À Josefina Maria de Jesus Lopes – in memória
É por ela, mulher negra analfabeta, desejosa de saber traduzir as letras que contam ficções em livros, verdades em jornais, e preces em bíblias, essa gratidão em palavras.
Mamãe teve avô professor, mas a alfabetização a ela foi negada, pela sentença machista da época:
— Neta mulher, não estuda.
Ela, uma mulher que insistia em abrir páginas dos livros e arranhar leituras como quem está a decifrar códigos secretos para alcançar tesouro ao final da leitura.
Achava engraçado quando na igreja ela ao negar o folheto da missa se desculpava:
— Obrigada, não trouxe meus óculos.
Mamãe fez MOBRAL, aos cinquenta, e quão grande foi sua alegria ao tirar o polegar de seus documentos.

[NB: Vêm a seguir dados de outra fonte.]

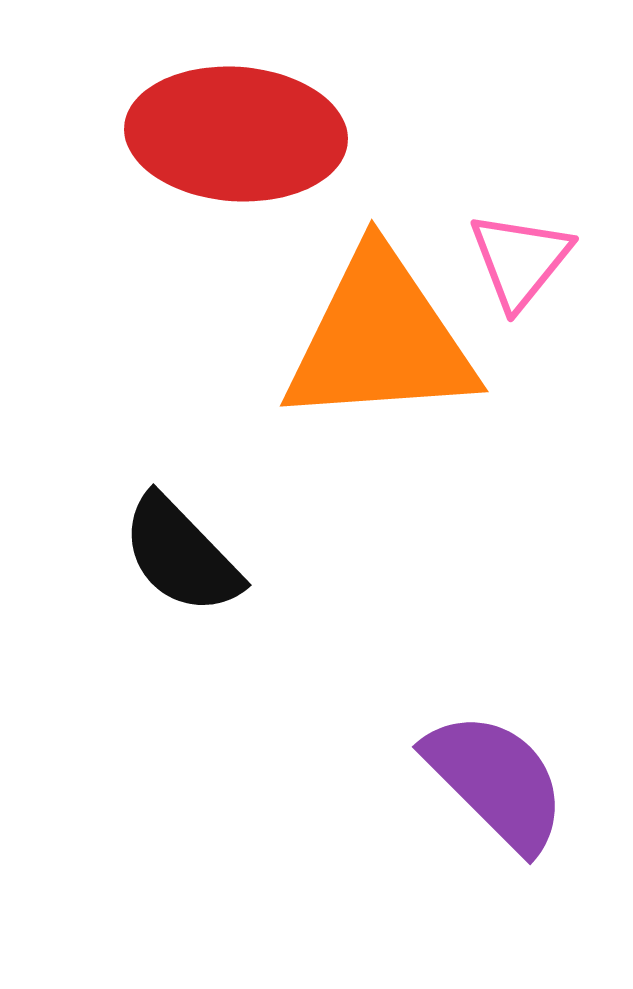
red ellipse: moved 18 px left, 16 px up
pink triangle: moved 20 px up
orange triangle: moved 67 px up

Essa mulher que tateou livros com olhos, nos enriqueceu de livros, ela fez de nós, seus três filhos, leitores. E antes do letramento, liamos até Machado de Assis, claro que com o livro de cabeça para baixo. E criativas, escrevíamos, também, nossos livros e construímos castelos, muralhas ao historiar nossos sonhos.
Lembro-me de suas mãos sobre as minhas, tateando as primeiras letras, como quem busca sua própria alfabetização, quando nos auxiliava a cumprir o dever de casa.
Hoje escrevo. Escrevo com ela, por ela e para ela. Minha poesia primeira.